Salads are the best ever with vineripened tomatoes, cucumbers, fresh lettuce, maybe green peppers and onions or scallions. Or maybe we will have a platter of thickly sliced blood-red tomatoes with fresh basil chopped and sprinkled over them or cucumbers and onions swimming in vinegar and water and flavored with a little fresh dill.
The main course might be kabobs with summer squash, onions, pepper, green or pink cherry tomatoes, and some red meat. Then again we might grill some fish or chicken along with zucchini, whole onions, and potatoes.
Sometimes I feel like a bear trying to eat enough to get through the winter. It is clear these evenings that winter is the next season. The first frost is the most unmistakable indication. The first frost leaves a large portion of the garden covered with a network of dead vines. The tomato patch is a tangle of dead plants and squishy tomatoes.
With the first frost to be followed in a couple of months by frozen ground, we basically have three options: We can clear away all the crop residue and/or till the soil. We can cover the garden with something to protect it from the elements. Or we can do nothing, leaving the garden as it is at the end of the growing season.
Good Bug Advice Gone Bad
Clearing away the plant residue and tilling the soil is the most often recommended end-of-season treatment of a garden.

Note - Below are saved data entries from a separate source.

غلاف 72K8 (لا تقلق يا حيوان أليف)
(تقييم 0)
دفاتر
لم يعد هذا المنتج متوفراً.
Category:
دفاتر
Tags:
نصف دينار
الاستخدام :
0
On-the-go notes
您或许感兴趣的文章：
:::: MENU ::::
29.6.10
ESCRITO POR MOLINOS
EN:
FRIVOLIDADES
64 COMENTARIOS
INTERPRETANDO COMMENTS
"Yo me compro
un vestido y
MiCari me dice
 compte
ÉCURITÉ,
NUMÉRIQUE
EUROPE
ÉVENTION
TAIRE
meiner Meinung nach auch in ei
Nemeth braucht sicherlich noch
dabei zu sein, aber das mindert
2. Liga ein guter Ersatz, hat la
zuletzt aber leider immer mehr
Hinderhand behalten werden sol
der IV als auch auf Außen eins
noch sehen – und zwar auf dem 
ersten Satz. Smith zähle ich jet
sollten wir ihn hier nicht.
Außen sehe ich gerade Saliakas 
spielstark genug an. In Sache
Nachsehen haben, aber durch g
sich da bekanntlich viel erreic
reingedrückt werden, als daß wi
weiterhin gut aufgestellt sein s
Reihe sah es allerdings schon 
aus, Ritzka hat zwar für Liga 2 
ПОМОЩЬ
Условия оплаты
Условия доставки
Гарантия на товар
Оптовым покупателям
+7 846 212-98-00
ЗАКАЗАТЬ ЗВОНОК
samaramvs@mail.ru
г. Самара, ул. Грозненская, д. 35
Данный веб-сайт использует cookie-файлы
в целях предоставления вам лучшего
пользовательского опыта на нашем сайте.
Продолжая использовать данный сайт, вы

You've heard such advice from near and far. The reason for this is that some insects that can damage crops might be disturbed and perhaps destroyed in the process. The moths that give birth to cutworms lay eggs on grass stems in the fall, and the grubs winter over in the soil. No grass stems in the garden, no cutworms.
Corn borers winter over in the stalks of corn and in some weed stems. Get rid of the winter harbor of the corn borer and you get rid of the corn borer. Colorado potato beetles winter over in the soil. Till the soil and you expose the beetles, where they may get eaten.
That is all well and good but what about the grass stems growing around the garden? What about the corn stalks in someone else's garden or field? What about the weeds along the roadside that can be an alternative wintering spot for corn borers? What about the Colorado potato beetles that wintered over under the deadly nightshade or in a garden several miles away? All of these insects fly at some stage in their life cycle. The Colorado potato beetle was tracked at about 20 miles a year as it moved across the country from Colorado.